------ The data ------

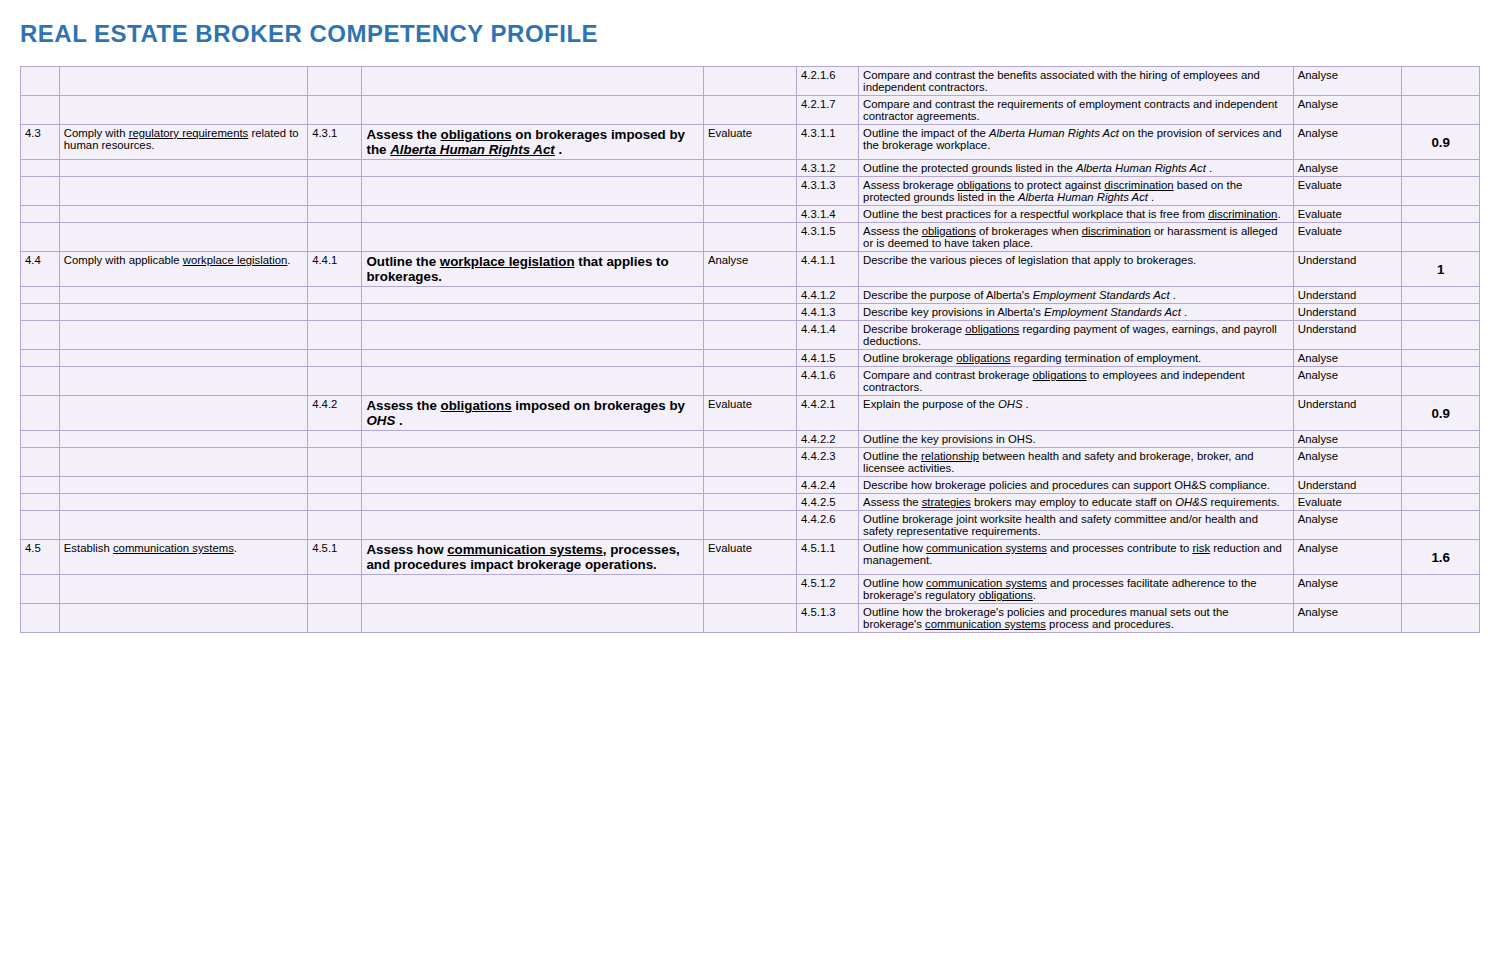REAL ESTATE BROKER COMPETENCY PROFILE
| | | | | | 4.2.1.6 | Compare and contrast the benefits associated with the hiring of employees and independent contractors. | Analyse | |
| | | | | | 4.2.1.7 | Compare and contrast the requirements of employment contracts and independent contractor agreements. | Analyse | |
| 4.3 | Comply with regulatory requirements related to human resources. | 4.3.1 | Assess the obligations on brokerages imposed by the Alberta Human Rights Act . | Evaluate | 4.3.1.1 | Outline the impact of the Alberta Human Rights Act on the provision of services and the brokerage workplace. | Analyse | 0.9 |
| | | | | | 4.3.1.2 | Outline the protected grounds listed in the Alberta Human Rights Act . | Analyse | |
| | | | | | 4.3.1.3 | Assess brokerage obligations to protect against discrimination based on the protected grounds listed in the Alberta Human Rights Act . | Evaluate | |
| | | | | | 4.3.1.4 | Outline the best practices for a respectful workplace that is free from discrimination . | Evaluate | |
| | | | | | 4.3.1.5 | Assess the obligations of brokerages when discrimination or harassment is alleged or is deemed to have taken place. | Evaluate | |
| 4.4 | Comply with applicable workplace legislation . | 4.4.1 | Outline the workplace legislation that applies to brokerages. | Analyse | 4.4.1.1 | Describe the various pieces of legislation that apply to brokerages. | Understand | 1 |
| | | | | | 4.4.1.2 | Describe the purpose of Alberta's Employment Standards Act . | Understand | |
| | | | | | 4.4.1.3 | Describe key provisions in Alberta's Employment Standards Act . | Understand | |
| | | | | | 4.4.1.4 | Describe brokerage obligations regarding payment of wages, earnings, and payroll deductions. | Understand | |
| | | | | | 4.4.1.5 | Outline brokerage obligations regarding termination of employment. | Analyse | |
| | | | | | 4.4.1.6 | Compare and contrast brokerage obligations to employees and independent contractors. | Analyse | |
| | | 4.4.2 | Assess the obligations imposed on brokerages by OHS . | Evaluate | 4.4.2.1 | Explain the purpose of the OHS . | Understand | 0.9 |
| | | | | | 4.4.2.2 | Outline the key provisions in OHS. | Analyse | |
| | | | | | 4.4.2.3 | Outline the relationship between health and safety and brokerage, broker, and licensee activities. | Analyse | |
| | | | | | 4.4.2.4 | Describe how brokerage policies and procedures can support OH&S compliance. | Understand | |
| | | | | | 4.4.2.5 | Assess the strategies brokers may employ to educate staff on OH&S requirements. | Evaluate | |
| | | | | | 4.4.2.6 | Outline brokerage joint worksite health and safety committee and/or health and safety representative requirements. | Analyse | |
| 4.5 | Establish communication systems . | 4.5.1 | Assess how communication systems , processes, and procedures impact brokerage operations. | Evaluate | 4.5.1.1 | Outline how communication systems and processes contribute to risk reduction and management. | Analyse | 1.6 |
| | | | | | 4.5.1.2 | Outline how communication systems and processes facilitate adherence to the brokerage's regulatory obligations . | Analyse | |
| | | | | | 4.5.1.3 | Outline how the brokerage's policies and procedures manual sets out the brokerage's communication systems process and procedures. | Analyse | |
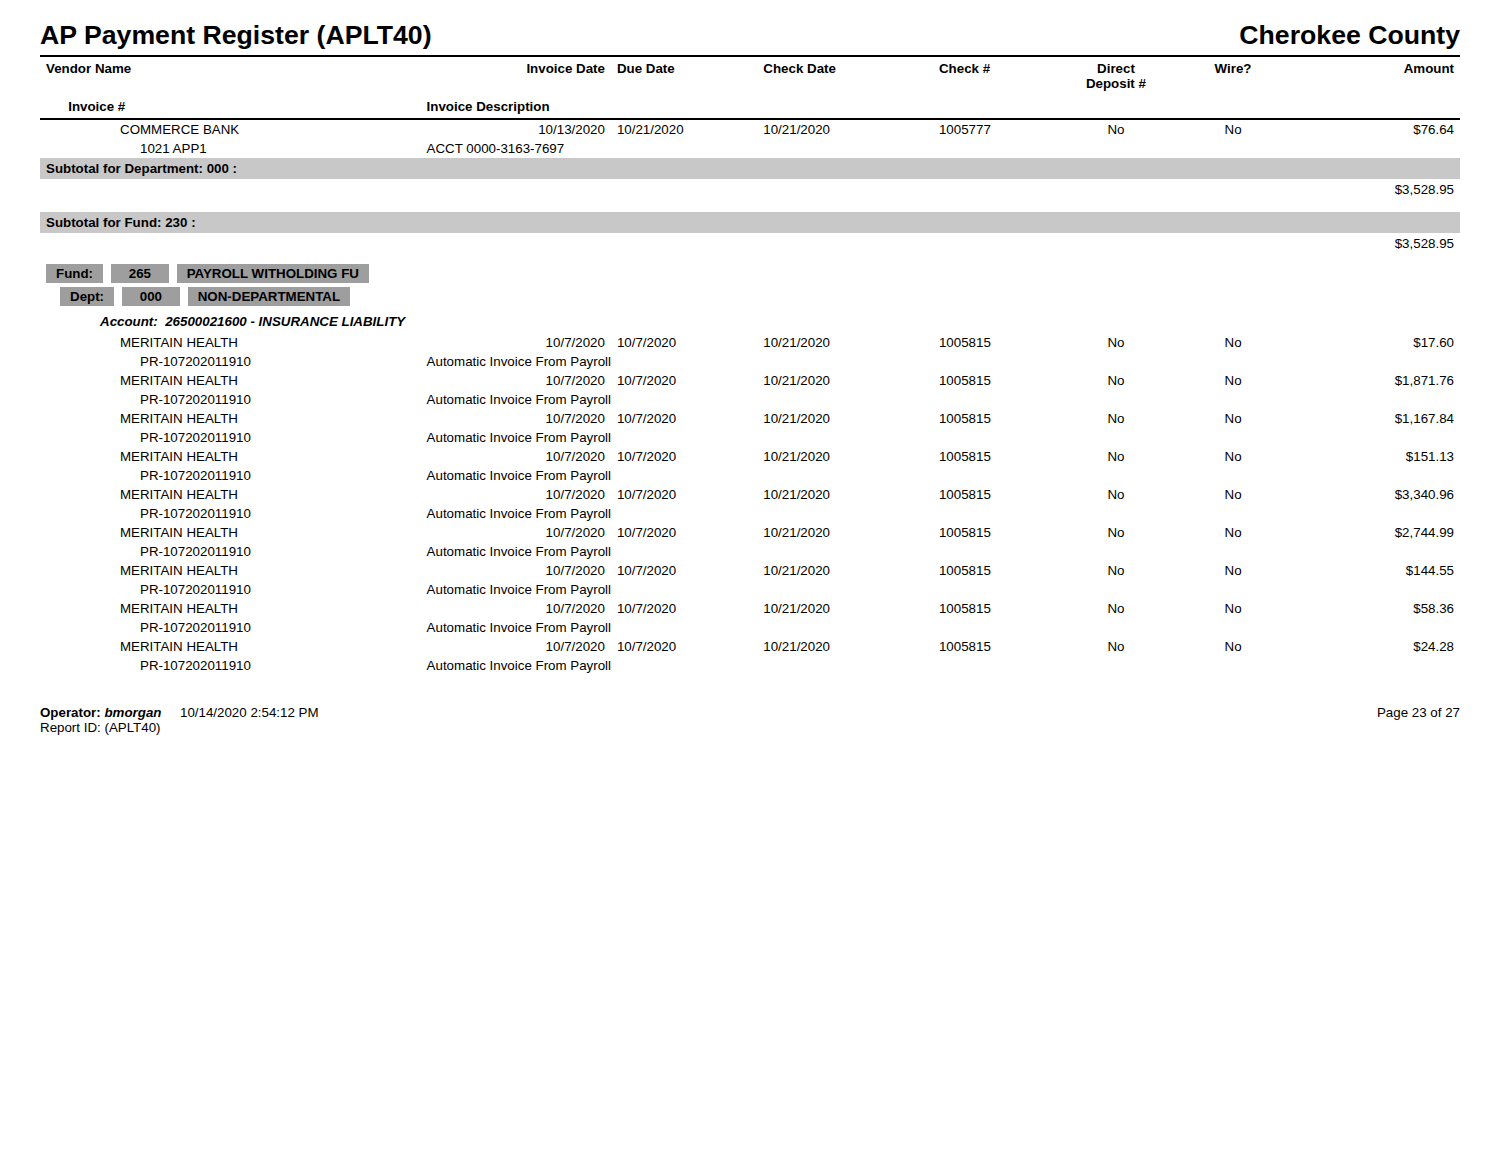AP Payment Register (APLT40)
Cherokee County
| Vendor Name | Invoice Date | Due Date | Check Date | Check # | Direct Deposit # | Wire? | Amount |
| --- | --- | --- | --- | --- | --- | --- | --- |
| Invoice # | Invoice Description | | | | | |
| COMMERCE BANK | 10/13/2020 | 10/21/2020 | 10/21/2020 | 1005777 | No | No | $76.64 |
| 1021 APP1 | ACCT 0000-3163-7697 | | | | | |
| Subtotal for Department: 000 : |
| | $3,528.95 |
| Subtotal for Fund: 230 : |
| | $3,528.95 |
| Fund: 265 PAYROLL WITHOLDING FU |
| Dept: 000 NON-DEPARTMENTAL |
| Account: 26500021600 - INSURANCE LIABILITY |
| MERITAIN HEALTH | 10/7/2020 | 10/7/2020 | 10/21/2020 | 1005815 | No | No | $17.60 |
| PR-107202011910 | Automatic Invoice From Payroll | | | | | |
| MERITAIN HEALTH | 10/7/2020 | 10/7/2020 | 10/21/2020 | 1005815 | No | No | $1,871.76 |
| PR-107202011910 | Automatic Invoice From Payroll | | | | | |
| MERITAIN HEALTH | 10/7/2020 | 10/7/2020 | 10/21/2020 | 1005815 | No | No | $1,167.84 |
| PR-107202011910 | Automatic Invoice From Payroll | | | | | |
| MERITAIN HEALTH | 10/7/2020 | 10/7/2020 | 10/21/2020 | 1005815 | No | No | $151.13 |
| PR-107202011910 | Automatic Invoice From Payroll | | | | | |
| MERITAIN HEALTH | 10/7/2020 | 10/7/2020 | 10/21/2020 | 1005815 | No | No | $3,340.96 |
| PR-107202011910 | Automatic Invoice From Payroll | | | | | |
| MERITAIN HEALTH | 10/7/2020 | 10/7/2020 | 10/21/2020 | 1005815 | No | No | $2,744.99 |
| PR-107202011910 | Automatic Invoice From Payroll | | | | | |
| MERITAIN HEALTH | 10/7/2020 | 10/7/2020 | 10/21/2020 | 1005815 | No | No | $144.55 |
| PR-107202011910 | Automatic Invoice From Payroll | | | | | |
| MERITAIN HEALTH | 10/7/2020 | 10/7/2020 | 10/21/2020 | 1005815 | No | No | $58.36 |
| PR-107202011910 | Automatic Invoice From Payroll | | | | | |
| MERITAIN HEALTH | 10/7/2020 | 10/7/2020 | 10/21/2020 | 1005815 | No | No | $24.28 |
| PR-107202011910 | Automatic Invoice From Payroll | | | | | |
Operator: bmorgan 10/14/2020 2:54:12 PM
Report ID: (APLT40)
Page 23 of 27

------

> [What is needed]:
Type out all of the records exactly, leaving out any picture.

> [Final answer]:
REAL ESTATE BROKER COMPETENCY PROFILE
| | | | | | 4.2.1.6 | Compare and contrast the benefits associated with the hiring of employees and independent contractors. | Analyse | |
| | | | | | 4.2.1.7 | Compare and contrast the requirements of employment contracts and independent contractor agreements. | Analyse | |
| 4.3 | Comply with regulatory requirements related to human resources. | 4.3.1 | Assess the obligations on brokerages imposed by the Alberta Human Rights Act . | Evaluate | 4.3.1.1 | Outline the impact of the Alberta Human Rights Act on the provision of services and the brokerage workplace. | Analyse | 0.9 |
| | | | | | 4.3.1.2 | Outline the protected grounds listed in the Alberta Human Rights Act . | Analyse | |
| | | | | | 4.3.1.3 | Assess brokerage obligations to protect against discrimination based on the protected grounds listed in the Alberta Human Rights Act . | Evaluate | |
| | | | | | 4.3.1.4 | Outline the best practices for a respectful workplace that is free from discrimination . | Evaluate | |
| | | | | | 4.3.1.5 | Assess the obligations of brokerages when discrimination or harassment is alleged or is deemed to have taken place. | Evaluate | |
| 4.4 | Comply with applicable workplace legislation . | 4.4.1 | Outline the workplace legislation that applies to brokerages. | Analyse | 4.4.1.1 | Describe the various pieces of legislation that apply to brokerages. | Understand | 1 |
| | | | | | 4.4.1.2 | Describe the purpose of Alberta's Employment Standards Act . | Understand | |
| | | | | | 4.4.1.3 | Describe key provisions in Alberta's Employment Standards Act . | Understand | |
| | | | | | 4.4.1.4 | Describe brokerage obligations regarding payment of wages, earnings, and payroll deductions. | Understand | |
| | | | | | 4.4.1.5 | Outline brokerage obligations regarding termination of employment. | Analyse | |
| | | | | | 4.4.1.6 | Compare and contrast brokerage obligations to employees and independent contractors. | Analyse | |
| | | 4.4.2 | Assess the obligations imposed on brokerages by OHS . | Evaluate | 4.4.2.1 | Explain the purpose of the OHS . | Understand | 0.9 |
| | | | | | 4.4.2.2 | Outline the key provisions in OHS. | Analyse | |
| | | | | | 4.4.2.3 | Outline the relationship between health and safety and brokerage, broker, and licensee activities. | Analyse | |
| | | | | | 4.4.2.4 | Describe how brokerage policies and procedures can support OH&S compliance. | Understand | |
| | | | | | 4.4.2.5 | Assess the strategies brokers may employ to educate staff on OH&S requirements. | Evaluate | |
| | | | | | 4.4.2.6 | Outline brokerage joint worksite health and safety committee and/or health and safety representative requirements. | Analyse | |
| 4.5 | Establish communication systems . | 4.5.1 | Assess how communication systems , processes, and procedures impact brokerage operations. | Evaluate | 4.5.1.1 | Outline how communication systems and processes contribute to risk reduction and management. | Analyse | 1.6 |
| | | | | | 4.5.1.2 | Outline how communication systems and processes facilitate adherence to the brokerage's regulatory obligations . | Analyse | |
| | | | | | 4.5.1.3 | Outline how the brokerage's policies and procedures manual sets out the brokerage's communication systems process and procedures. | Analyse | |
AP Payment Register (APLT40)
Cherokee County
| Vendor Name | Invoice Date | Due Date | Check Date | Check # | Direct Deposit # | Wire? | Amount |
| --- | --- | --- | --- | --- | --- | --- | --- |
| Invoice # | Invoice Description | | | | | |
| COMMERCE BANK | 10/13/2020 | 10/21/2020 | 10/21/2020 | 1005777 | No | No | $76.64 |
| 1021 APP1 | ACCT 0000-3163-7697 | | | | | |
| Subtotal for Department: 000 : |
| | $3,528.95 |
| Subtotal for Fund: 230 : |
| | $3,528.95 |
| Fund: 265 PAYROLL WITHOLDING FU |
| Dept: 000 NON-DEPARTMENTAL |
| Account: 26500021600 - INSURANCE LIABILITY |
| MERITAIN HEALTH | 10/7/2020 | 10/7/2020 | 10/21/2020 | 1005815 | No | No | $17.60 |
| PR-107202011910 | Automatic Invoice From Payroll | | | | | |
| MERITAIN HEALTH | 10/7/2020 | 10/7/2020 | 10/21/2020 | 1005815 | No | No | $1,871.76 |
| PR-107202011910 | Automatic Invoice From Payroll | | | | | |
| MERITAIN HEALTH | 10/7/2020 | 10/7/2020 | 10/21/2020 | 1005815 | No | No | $1,167.84 |
| PR-107202011910 | Automatic Invoice From Payroll | | | | | |
| MERITAIN HEALTH | 10/7/2020 | 10/7/2020 | 10/21/2020 | 1005815 | No | No | $151.13 |
| PR-107202011910 | Automatic Invoice From Payroll | | | | | |
| MERITAIN HEALTH | 10/7/2020 | 10/7/2020 | 10/21/2020 | 1005815 | No | No | $3,340.96 |
| PR-107202011910 | Automatic Invoice From Payroll | | | | | |
| MERITAIN HEALTH | 10/7/2020 | 10/7/2020 | 10/21/2020 | 1005815 | No | No | $2,744.99 |
| PR-107202011910 | Automatic Invoice From Payroll | | | | | |
| MERITAIN HEALTH | 10/7/2020 | 10/7/2020 | 10/21/2020 | 1005815 | No | No | $144.55 |
| PR-107202011910 | Automatic Invoice From Payroll | | | | | |
| MERITAIN HEALTH | 10/7/2020 | 10/7/2020 | 10/21/2020 | 1005815 | No | No | $58.36 |
| PR-107202011910 | Automatic Invoice From Payroll | | | | | |
| MERITAIN HEALTH | 10/7/2020 | 10/7/2020 | 10/21/2020 | 1005815 | No | No | $24.28 |
| PR-107202011910 | Automatic Invoice From Payroll | | | | | |
Operator: bmorgan 10/14/2020 2:54:12 PM
Report ID: (APLT40)
Page 23 of 27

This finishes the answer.